Losing a Close Friend Due to My Illness

I’ve written about this topic before, but it still hurts like hell to write about. It hurts to think about. I don’t think losing a friend due to my illness will ever not hurt. The way it happened this time hurt the most out of any of them. My “friend” was extremely ableist to me.

It was out of nowhere

It’s no secret to anyone that the past year of my life has been the hardest health-wise. I’ve been more fatigued than I ever was in the first 4 years of my illness. Sometimes I have trouble breathing due to how tired I am. I’ll walk up a few stairs and be out of breath.

Obviously, when things aren’t going well, I want to vent. I need people to rely on because if I have no one, I might lose my mind. I always turn to a close friend to vent about how frustrating it is being sick. Someone I thought was a close friend, at least.

Things were going seemingly fine, with the occasional ignored message here and there, but I really didn’t see this coming at all. One night last week, I got a message that looked like an essay.

It was extremely ableist

The words that I read on my screen made me instantly burst out into tears. I was lucky to have my boyfriend by my side when I opened this text, otherwise, I would have spiraled.

“I feel like I can’t relate to you because every day it just seems like you tell me how tired you are and how much pain you’re in”

Now don’t get me wrong, I understand that it’s harder for able-bodied people to relate and understand what we’re going through. I get it. What I don’t understand is how that can affect someone so much that they don’t want to be friends anymore.

“I agree with the fact that you shouldn’t let it control your life and prevent you from living and it seems like all I hear about is how you can’t do this or that”

This is what really hurt me. The comments about how I shouldn’t let my disability control my life. It hurt so much because I had recently opened up to this friend about how I’ve needed help bathing for the past 5 months of my life. Of course I'm going to be depressed that I can’t do certain things anymore. Who wouldn’t be?

I know some people will be thinking “well, just don’t be so negative, don’t talk about it”, but that’s not who I am or who I want to be. I want to be able to open up to my friends about how I’m truly feeling, and I don’t like hiding things from the people I love. I want to talk about it because this has been the hardest year of my life, and hiding how I’m feeling would impact my mental health too much.

“I feel like I also try to help you but you don’t actually take the advice or suggestions I give”
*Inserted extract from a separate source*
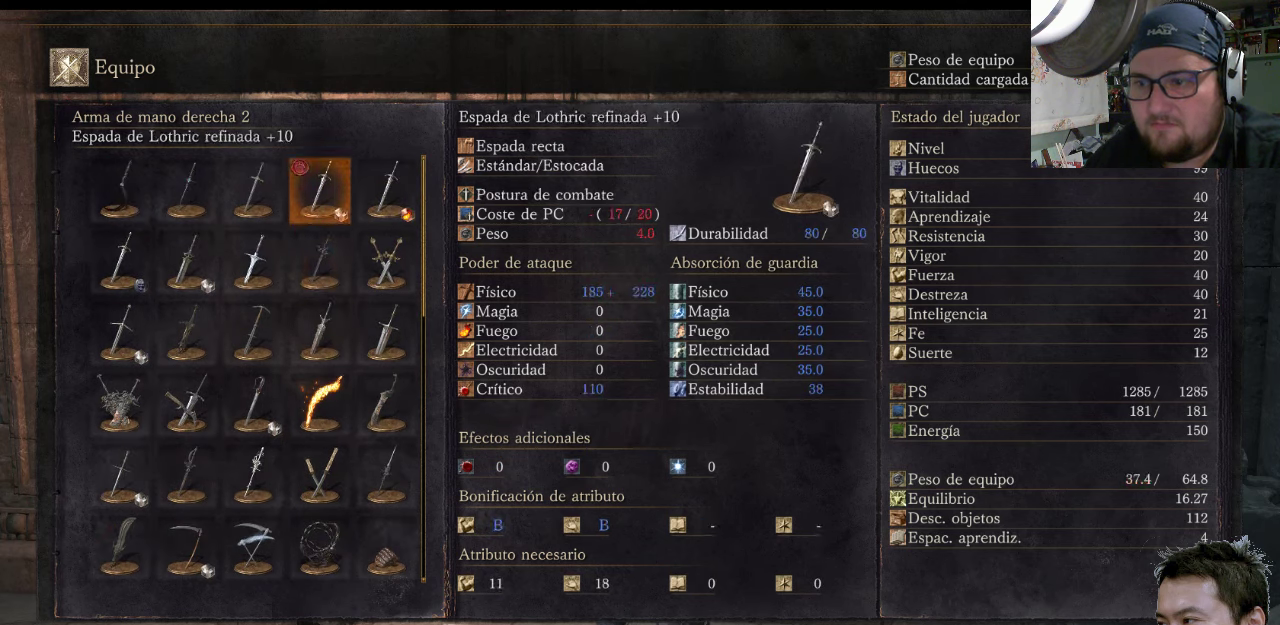
{"buttons": ["DPAD_LEFT"], "left_stick": "center", "right_stick": "center", "events": [[134, "DPAD_LEFT", "up"], [434, "DPAD_LEFT", "down"]]}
I wanted to touch on this because no one HAS to take the advice people give them. As a disabled person, hearing someone’s able-bodied advice sometimes just isn’t what I need, or something that is even possible. This wasn’t fair of them to say to me.

I learned that this wasn’t a true friend

What was really mind-blowing to me was the fact that I’d talked to this person every day for over 2 years. They knew about my ups and downs and how much being disabled impacted me mentally and physically. Yet they still chose to say these things to me.

I know now that this friend wasn’t worth crying over, but it still hurts me to my core. It’s going to take a while to get over. I never expected this ableist language to be said to me by a friend. Never.

I have enough internalized ableism to get through, I sure as hell don’t need outwards ableism from someone I called my best friend.